Sensacyjna powieść Dana Browna Kod Leonarda da Vinci rozsierdziła teologów.
Inspiracją do powstania drugiego tomu Dana Browna był pogląd, że Maria Magdalena była jedną z najbardziej oddanych uczennic Chrystusa, być może nawet najbardziej zaufaną powiernicą. Do dziś większość uważała ją za nawróconą przez Jezusa nierządnicę, chociaż w Biblii nie ma o tym ani słowa.
Dan Brown wykorzystuje zarówno wiarygodne odkrycia dotyczące pierwszych uczniów Jezusa, jak i dość fantastyczne teorie na temat Marii Magdaleny. Wszystko po to, by przekonać czytelników, że była ona kimś więcej niż tylko pierwszą osobą, która ujrzała zmartwychwstałego Jezusa.
W Kodzie Leonarda da Vinci Brown sugeruje, że Maria Magdalena była związana z Jezusem w jeszcze inny sposób - jako jego żona. To teoria powtarzana od wieków.
Niektórzy naukowcy nie wykluczają, że mogło tak być, ponieważ Żydzi w tamtych czasach byli niemal zawsze żonaci. Jednak inni twierdzą, że skoro Jezus w tylu dziedzinach łamał przyjęte obyczaje, to dlaczego miałby czuć przymus do małżeństwa? Jeszcze inni badacze uważają, że spychanie Marii Magdaleny do roli żony to wyraz lekceważenia.
- Przestańmy ubliżać Marii Magdalenie poprzez redukowanie jej roli wyłącznie do związku seksualnego z Jezusem - apeluje John Dominic Crossan, emerytowany profesor DePaul Universty w Chicago.
Podobny motyw pojawił się już w Ostatnim kuszeniu Chrystusa Nikosa Kazantzakisa. Za tę teorię został on ekskomunikowany przez kościół prawosławny.
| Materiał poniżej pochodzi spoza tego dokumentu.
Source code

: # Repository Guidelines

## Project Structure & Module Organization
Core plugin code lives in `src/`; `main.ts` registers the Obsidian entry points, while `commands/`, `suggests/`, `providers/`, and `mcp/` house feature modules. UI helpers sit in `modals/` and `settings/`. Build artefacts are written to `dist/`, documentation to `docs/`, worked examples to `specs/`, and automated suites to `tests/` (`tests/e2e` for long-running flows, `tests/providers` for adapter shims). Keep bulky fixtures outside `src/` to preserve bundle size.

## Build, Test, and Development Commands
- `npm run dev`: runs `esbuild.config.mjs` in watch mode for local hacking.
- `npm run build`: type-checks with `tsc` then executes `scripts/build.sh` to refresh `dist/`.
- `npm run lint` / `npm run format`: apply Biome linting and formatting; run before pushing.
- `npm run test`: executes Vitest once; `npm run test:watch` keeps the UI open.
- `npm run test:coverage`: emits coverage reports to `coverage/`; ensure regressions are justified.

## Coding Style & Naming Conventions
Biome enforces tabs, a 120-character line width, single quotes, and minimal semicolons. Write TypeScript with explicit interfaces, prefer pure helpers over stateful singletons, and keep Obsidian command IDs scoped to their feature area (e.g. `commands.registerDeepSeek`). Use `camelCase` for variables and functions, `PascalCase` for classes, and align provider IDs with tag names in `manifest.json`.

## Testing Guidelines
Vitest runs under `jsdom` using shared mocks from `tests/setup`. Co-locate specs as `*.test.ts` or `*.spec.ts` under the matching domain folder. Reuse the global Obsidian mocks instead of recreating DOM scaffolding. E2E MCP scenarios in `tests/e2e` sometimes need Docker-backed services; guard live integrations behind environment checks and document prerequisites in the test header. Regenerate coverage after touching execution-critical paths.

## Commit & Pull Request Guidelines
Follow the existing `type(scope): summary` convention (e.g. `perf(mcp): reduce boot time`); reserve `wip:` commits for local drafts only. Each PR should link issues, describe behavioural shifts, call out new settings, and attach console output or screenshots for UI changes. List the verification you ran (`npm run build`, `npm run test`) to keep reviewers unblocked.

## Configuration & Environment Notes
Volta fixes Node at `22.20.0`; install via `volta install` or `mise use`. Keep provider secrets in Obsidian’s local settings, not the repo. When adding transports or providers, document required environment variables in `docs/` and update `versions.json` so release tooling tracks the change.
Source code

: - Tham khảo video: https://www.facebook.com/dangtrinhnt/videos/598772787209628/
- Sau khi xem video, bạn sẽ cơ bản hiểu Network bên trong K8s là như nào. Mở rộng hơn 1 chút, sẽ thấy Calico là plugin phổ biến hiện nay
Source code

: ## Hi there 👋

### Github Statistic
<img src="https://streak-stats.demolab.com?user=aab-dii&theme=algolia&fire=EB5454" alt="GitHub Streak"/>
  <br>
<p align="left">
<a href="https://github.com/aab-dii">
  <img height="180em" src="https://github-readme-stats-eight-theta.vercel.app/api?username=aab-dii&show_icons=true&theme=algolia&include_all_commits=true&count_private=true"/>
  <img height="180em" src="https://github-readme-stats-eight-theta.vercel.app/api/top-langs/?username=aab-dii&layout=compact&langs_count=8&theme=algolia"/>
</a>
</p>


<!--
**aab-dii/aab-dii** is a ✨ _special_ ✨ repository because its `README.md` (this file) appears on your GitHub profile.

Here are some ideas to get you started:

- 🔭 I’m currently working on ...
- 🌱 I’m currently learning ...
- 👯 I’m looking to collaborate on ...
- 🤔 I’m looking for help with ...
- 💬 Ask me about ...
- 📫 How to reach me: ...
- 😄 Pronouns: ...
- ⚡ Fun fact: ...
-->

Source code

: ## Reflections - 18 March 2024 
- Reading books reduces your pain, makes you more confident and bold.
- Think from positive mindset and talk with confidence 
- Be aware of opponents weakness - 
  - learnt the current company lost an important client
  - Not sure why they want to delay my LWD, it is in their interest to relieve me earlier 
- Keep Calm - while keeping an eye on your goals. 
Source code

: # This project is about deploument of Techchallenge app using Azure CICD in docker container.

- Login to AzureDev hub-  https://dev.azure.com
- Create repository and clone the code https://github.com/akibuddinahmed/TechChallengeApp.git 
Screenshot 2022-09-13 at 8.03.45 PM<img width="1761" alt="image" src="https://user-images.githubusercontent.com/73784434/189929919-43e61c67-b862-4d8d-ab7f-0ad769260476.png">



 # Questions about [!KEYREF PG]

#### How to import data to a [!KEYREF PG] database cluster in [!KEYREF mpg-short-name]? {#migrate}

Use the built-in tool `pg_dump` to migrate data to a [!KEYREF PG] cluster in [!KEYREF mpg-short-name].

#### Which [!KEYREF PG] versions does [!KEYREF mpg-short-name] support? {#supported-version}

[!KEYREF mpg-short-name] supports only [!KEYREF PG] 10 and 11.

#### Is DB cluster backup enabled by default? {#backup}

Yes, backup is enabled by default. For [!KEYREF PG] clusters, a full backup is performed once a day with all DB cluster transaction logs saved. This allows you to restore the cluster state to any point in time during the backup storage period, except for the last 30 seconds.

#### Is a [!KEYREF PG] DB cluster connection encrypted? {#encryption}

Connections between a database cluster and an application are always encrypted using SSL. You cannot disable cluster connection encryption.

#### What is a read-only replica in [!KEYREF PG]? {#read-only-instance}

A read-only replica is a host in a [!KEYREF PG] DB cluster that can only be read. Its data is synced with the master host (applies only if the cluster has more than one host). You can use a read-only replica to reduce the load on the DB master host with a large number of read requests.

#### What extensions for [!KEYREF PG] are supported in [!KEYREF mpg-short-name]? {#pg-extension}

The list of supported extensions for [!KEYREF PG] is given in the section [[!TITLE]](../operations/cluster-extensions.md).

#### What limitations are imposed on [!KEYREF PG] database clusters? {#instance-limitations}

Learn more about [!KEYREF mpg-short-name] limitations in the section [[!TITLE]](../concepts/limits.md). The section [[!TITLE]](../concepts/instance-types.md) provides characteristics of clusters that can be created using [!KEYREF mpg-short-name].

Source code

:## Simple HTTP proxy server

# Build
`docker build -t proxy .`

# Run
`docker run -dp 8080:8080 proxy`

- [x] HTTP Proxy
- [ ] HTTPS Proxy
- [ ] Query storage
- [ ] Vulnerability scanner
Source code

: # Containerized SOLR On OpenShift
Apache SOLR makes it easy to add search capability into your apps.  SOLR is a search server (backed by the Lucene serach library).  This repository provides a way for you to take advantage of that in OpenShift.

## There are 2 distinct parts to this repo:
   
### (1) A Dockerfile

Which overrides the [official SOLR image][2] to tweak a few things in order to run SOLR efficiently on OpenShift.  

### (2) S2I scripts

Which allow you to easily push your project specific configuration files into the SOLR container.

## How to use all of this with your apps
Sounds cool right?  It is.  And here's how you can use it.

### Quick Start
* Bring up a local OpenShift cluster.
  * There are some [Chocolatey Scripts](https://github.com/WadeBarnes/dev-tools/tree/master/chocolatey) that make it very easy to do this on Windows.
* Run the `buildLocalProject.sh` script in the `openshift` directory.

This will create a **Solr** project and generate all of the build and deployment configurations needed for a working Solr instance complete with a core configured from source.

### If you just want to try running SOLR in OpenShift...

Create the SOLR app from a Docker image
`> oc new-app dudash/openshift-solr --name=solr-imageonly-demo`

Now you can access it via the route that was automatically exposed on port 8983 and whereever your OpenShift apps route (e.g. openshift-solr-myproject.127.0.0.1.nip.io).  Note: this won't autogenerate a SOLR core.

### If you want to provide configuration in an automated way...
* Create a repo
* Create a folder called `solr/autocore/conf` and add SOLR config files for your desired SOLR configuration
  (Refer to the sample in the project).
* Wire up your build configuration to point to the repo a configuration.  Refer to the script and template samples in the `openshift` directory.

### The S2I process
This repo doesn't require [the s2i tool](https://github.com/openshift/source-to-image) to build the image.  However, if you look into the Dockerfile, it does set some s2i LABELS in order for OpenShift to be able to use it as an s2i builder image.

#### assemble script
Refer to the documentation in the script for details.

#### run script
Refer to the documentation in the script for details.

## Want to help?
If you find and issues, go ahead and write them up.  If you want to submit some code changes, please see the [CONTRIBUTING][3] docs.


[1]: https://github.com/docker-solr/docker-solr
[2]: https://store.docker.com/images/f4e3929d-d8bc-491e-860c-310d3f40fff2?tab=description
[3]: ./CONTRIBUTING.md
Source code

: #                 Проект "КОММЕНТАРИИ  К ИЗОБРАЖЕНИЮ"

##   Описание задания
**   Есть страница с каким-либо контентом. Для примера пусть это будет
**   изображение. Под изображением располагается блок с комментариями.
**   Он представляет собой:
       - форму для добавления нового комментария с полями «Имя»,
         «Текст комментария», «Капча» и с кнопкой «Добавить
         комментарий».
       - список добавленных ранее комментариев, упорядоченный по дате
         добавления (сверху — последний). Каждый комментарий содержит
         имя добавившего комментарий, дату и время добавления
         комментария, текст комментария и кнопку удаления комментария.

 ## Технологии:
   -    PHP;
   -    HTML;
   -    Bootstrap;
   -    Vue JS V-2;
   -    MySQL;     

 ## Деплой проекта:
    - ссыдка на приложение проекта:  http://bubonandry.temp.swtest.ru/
Kod Leonarda da Vinci Dana Browna od piątku 19 marca jest dostępna w polskiej wersji językowej. Został wydany przez wydawnictwa: Albatros Andrzej Kuryłowicz oraz Sonia Draga. W Stanach Zjednoczonych przez 36 tygodni utrzymywała się na liście bestsellerów i osiągnęła nakład 4,3 mln egz.